* _What to produce_: When you reach the line containing "6 &ndash; Orbital Ruin" in the entries below, begin reproducing lines exactly, and stop once the line containing "- Situation: A terrible secret is unearthed" is done.
● ● ●
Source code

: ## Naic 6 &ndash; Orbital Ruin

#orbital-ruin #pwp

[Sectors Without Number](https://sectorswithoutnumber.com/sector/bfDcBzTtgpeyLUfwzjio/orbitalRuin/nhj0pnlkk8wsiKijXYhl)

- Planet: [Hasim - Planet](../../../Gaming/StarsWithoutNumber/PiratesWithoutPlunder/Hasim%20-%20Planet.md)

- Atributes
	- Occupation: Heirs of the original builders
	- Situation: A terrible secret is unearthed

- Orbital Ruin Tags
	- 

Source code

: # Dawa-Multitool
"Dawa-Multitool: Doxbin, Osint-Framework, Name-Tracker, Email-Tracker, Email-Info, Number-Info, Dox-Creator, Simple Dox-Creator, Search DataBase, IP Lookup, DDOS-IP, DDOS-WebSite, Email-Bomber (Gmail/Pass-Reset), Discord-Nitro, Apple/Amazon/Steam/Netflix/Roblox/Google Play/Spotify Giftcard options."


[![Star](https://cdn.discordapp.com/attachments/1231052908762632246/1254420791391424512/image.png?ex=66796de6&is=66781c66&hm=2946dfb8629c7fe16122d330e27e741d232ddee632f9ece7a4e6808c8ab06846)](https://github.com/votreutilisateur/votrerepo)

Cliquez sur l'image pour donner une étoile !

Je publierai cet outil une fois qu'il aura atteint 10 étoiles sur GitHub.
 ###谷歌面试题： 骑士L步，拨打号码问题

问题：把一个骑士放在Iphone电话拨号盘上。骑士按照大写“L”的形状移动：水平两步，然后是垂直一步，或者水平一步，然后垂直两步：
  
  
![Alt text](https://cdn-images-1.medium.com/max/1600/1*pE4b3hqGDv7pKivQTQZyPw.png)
● ● ●
* _Answer space_:
: ## Naic 6 &ndash; Orbital Ruin

#orbital-ruin #pwp

[Sectors Without Number](https://sectorswithoutnumber.com/sector/bfDcBzTtgpeyLUfwzjio/orbitalRuin/nhj0pnlkk8wsiKijXYhl)

- Planet: [Hasim - Planet](../../../Gaming/StarsWithoutNumber/PiratesWithoutPlunder/Hasim%20-%20Planet.md)

- Atributes
	- Occupation: Heirs of the original builders
	- Situation: A terrible secret is unearthed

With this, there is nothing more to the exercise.